- Official release poster
- Directed by: Subramaniam Siva
- Starring: Samuthirakani Yogi Babu Athmeeya
- Music by: Santhosh Narayanan
- Country of origin: India
- Original language: Tamil

Production
- Producer: S. Vinodh Kumar
- Cinematography: Vishnu
- Editor: A. L. Ramesh
- Production company: Mini Studios

Original release
- Network: Sun TV
- Release: 11 July 2021

= Vellai Yaanai =

2021 Indian film

Vellai Yaanai is a 2021 Indian Tamil-language drama film directed by Subramaniam Siva and starring Samuthirakani, Yogi Babu and Athmeeya in the lead roles. Produced by Mini Studios, it was released on 11 July 2021 on Sun TV.

==Plot==

An agrarian community with a thriving barter system becomes prey to a profit-driven bank. The once-prosperous village soon wilts as the bank systematically tears down the village.

== Production ==
Subramaniam Siva made a return as a director after a long sabbatical, and selected Samuthirakani to portray the lead role of a farmer.

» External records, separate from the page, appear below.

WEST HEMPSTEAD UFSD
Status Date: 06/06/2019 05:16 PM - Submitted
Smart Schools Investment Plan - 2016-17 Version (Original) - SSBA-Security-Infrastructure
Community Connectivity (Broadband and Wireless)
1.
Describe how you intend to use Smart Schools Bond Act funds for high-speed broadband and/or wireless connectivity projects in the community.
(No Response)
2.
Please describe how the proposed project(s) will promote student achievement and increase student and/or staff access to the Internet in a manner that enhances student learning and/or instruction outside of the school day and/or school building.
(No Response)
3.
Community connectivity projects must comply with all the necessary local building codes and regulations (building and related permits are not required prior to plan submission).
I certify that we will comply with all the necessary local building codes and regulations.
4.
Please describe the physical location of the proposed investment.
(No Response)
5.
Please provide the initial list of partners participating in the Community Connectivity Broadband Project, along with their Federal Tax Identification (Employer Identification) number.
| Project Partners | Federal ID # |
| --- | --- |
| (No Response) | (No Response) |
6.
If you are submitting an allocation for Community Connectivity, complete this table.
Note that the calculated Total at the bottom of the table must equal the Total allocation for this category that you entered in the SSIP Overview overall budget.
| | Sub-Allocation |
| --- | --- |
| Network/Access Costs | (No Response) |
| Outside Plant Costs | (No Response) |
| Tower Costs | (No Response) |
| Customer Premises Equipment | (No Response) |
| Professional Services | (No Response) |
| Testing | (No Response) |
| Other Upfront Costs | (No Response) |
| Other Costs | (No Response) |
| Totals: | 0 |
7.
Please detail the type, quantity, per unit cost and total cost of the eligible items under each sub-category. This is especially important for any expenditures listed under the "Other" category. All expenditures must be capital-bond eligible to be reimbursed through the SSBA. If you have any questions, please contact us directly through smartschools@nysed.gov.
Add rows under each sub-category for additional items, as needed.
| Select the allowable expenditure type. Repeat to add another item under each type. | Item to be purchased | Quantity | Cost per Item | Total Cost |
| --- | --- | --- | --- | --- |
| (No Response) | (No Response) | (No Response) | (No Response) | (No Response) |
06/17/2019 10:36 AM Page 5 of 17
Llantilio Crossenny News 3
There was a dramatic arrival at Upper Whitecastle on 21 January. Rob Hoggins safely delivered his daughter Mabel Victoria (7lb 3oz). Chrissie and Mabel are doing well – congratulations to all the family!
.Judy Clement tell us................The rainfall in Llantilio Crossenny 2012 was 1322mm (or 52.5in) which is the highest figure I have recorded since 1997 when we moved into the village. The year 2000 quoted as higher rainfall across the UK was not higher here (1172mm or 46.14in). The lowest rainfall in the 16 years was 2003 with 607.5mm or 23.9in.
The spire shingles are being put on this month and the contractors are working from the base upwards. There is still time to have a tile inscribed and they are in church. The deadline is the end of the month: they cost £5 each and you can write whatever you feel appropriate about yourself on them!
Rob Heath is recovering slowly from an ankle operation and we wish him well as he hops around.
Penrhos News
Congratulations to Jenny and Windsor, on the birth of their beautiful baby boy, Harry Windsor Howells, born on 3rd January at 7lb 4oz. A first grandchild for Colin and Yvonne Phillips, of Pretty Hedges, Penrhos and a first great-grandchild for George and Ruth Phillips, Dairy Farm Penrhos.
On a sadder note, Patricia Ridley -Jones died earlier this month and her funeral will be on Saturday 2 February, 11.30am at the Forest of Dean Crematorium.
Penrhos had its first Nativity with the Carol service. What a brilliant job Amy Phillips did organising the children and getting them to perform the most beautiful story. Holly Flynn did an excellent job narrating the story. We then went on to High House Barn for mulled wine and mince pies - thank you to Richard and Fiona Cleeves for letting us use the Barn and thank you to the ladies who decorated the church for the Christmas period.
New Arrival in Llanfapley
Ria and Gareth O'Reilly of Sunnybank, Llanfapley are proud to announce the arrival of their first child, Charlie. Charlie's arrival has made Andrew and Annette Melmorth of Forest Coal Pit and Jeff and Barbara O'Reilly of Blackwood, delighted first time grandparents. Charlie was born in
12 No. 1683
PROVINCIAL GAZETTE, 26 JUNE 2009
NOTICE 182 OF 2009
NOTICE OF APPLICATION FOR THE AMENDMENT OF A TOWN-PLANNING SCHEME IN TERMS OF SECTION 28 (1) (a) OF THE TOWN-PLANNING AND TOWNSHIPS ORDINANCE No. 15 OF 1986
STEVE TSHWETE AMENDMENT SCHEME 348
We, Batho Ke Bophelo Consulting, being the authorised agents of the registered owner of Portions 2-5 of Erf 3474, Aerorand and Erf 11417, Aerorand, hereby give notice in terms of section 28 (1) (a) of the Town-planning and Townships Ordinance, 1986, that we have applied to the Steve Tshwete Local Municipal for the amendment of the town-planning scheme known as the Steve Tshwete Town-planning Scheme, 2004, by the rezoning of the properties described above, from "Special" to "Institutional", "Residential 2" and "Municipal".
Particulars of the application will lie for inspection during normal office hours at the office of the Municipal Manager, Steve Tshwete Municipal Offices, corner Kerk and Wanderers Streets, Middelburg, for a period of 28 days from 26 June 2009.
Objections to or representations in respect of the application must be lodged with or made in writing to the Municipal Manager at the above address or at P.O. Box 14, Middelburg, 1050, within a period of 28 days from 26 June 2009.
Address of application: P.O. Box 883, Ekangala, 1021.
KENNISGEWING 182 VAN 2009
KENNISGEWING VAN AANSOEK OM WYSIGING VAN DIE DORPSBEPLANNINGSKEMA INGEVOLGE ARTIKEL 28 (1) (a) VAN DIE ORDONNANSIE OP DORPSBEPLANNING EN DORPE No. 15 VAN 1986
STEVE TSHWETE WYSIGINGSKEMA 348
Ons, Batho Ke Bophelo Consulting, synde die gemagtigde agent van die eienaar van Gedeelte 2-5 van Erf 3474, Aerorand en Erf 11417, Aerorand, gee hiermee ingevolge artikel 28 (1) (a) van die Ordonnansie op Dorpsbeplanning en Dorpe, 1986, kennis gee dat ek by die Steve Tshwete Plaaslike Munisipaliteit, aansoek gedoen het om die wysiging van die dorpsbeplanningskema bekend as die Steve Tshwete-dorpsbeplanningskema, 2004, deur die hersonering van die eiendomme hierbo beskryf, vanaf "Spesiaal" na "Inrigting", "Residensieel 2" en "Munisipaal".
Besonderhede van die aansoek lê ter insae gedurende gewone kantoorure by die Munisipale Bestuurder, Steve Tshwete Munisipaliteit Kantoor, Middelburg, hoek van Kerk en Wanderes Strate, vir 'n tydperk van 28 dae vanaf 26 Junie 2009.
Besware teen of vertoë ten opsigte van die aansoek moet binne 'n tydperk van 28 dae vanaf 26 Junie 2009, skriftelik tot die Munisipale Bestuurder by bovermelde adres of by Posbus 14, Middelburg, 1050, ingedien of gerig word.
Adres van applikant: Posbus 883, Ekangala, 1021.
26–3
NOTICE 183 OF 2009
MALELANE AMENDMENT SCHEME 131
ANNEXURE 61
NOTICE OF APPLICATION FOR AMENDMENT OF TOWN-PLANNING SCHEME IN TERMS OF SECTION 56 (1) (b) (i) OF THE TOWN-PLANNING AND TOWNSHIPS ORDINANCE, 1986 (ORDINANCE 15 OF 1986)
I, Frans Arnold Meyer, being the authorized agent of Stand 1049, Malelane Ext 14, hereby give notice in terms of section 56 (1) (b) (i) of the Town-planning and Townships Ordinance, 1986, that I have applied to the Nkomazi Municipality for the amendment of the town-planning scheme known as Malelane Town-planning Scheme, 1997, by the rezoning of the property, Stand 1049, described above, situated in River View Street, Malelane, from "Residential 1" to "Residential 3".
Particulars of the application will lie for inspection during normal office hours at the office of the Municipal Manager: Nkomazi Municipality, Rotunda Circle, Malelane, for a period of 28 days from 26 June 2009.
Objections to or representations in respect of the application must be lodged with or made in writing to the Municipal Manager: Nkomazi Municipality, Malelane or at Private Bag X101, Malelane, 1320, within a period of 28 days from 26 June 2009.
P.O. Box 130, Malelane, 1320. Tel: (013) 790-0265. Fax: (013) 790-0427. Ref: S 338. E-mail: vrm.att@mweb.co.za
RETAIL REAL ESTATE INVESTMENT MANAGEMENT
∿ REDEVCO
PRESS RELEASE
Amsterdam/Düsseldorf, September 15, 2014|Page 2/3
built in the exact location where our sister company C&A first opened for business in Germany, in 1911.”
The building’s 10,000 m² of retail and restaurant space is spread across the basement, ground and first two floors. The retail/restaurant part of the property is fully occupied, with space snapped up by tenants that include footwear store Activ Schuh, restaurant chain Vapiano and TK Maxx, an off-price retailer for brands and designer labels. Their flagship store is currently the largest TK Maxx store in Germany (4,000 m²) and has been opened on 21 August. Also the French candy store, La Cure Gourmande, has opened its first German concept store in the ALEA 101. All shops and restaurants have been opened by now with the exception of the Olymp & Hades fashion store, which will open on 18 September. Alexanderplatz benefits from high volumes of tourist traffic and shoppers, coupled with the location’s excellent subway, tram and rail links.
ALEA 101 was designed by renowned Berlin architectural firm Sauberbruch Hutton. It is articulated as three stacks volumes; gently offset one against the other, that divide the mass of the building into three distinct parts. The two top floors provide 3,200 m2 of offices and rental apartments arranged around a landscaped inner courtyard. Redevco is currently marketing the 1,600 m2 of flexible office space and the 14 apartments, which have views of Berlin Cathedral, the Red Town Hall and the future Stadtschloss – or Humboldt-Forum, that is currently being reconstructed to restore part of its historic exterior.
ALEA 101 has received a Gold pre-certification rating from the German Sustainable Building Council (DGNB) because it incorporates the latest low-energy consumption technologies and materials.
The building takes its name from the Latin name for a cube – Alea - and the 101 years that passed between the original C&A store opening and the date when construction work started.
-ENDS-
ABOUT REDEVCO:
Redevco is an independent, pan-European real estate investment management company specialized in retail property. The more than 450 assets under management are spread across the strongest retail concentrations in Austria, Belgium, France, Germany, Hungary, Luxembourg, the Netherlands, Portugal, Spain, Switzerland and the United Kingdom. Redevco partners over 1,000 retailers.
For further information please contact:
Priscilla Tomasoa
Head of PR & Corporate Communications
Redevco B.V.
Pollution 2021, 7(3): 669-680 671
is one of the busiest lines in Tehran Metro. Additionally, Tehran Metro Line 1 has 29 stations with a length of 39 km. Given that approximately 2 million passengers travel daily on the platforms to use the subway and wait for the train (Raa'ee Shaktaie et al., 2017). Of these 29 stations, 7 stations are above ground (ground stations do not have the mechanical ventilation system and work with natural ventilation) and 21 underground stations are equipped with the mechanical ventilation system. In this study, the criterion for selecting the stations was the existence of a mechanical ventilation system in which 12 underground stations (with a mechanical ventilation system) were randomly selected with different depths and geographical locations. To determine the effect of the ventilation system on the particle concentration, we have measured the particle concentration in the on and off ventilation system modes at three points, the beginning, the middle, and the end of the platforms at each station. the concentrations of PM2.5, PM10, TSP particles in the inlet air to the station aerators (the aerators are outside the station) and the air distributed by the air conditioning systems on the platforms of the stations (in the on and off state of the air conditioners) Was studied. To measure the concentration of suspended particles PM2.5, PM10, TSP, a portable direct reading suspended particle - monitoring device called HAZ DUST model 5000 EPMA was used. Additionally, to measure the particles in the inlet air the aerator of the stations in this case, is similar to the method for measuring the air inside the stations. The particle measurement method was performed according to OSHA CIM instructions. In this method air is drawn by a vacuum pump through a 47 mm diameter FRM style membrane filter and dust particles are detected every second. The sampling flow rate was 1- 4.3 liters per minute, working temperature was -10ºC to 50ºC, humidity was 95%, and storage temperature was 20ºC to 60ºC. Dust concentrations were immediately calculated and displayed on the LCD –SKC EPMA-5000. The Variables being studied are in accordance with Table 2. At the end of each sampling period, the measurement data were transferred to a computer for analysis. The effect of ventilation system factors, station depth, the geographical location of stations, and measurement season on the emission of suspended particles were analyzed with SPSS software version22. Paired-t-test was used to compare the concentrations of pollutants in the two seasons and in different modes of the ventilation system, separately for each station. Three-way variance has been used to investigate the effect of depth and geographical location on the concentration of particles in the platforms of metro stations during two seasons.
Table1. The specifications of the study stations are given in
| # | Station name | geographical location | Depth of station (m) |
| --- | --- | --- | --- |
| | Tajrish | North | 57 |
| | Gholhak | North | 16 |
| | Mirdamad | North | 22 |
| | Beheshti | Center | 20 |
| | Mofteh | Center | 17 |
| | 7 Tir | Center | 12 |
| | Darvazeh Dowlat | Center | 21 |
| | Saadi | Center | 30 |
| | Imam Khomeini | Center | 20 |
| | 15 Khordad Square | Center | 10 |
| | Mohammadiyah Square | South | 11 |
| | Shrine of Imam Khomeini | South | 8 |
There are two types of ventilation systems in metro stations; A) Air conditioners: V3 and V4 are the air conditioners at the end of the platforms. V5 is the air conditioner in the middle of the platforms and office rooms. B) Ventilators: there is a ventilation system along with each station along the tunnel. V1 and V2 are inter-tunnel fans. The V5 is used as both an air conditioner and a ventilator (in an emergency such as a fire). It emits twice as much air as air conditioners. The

Athmiya Rajan was cast as the lead actress after the director was impressed by her performance in the Malayalam film, Joseph (2018)
Post-production for the film began in June 2019, but the film's release was delayed by two years.

== Soundtrack ==
Soundtrack was composed by Santhosh Narayanan.
- Vennila – Vijaynarain, Sangeetha Karuppiah
- Aara Thedum – Santhosh Narayanan
- Vaazha Vechonae – Vijaynarain
- Thandhom Thana – Mukesh Mohamed
- Nellu Vaasam – Santhosh Narayanan

== Release ==
The film was directly released on Sun TV on 11 July 2021. A critic from Cinema Express wrote "inconsistency mars this well-intentioned Samuthirakani tearjerker", adding "inconsistent writing ruins the well-performed rural drama." Entertainment portal Dinamalar gave the film mixed reviews.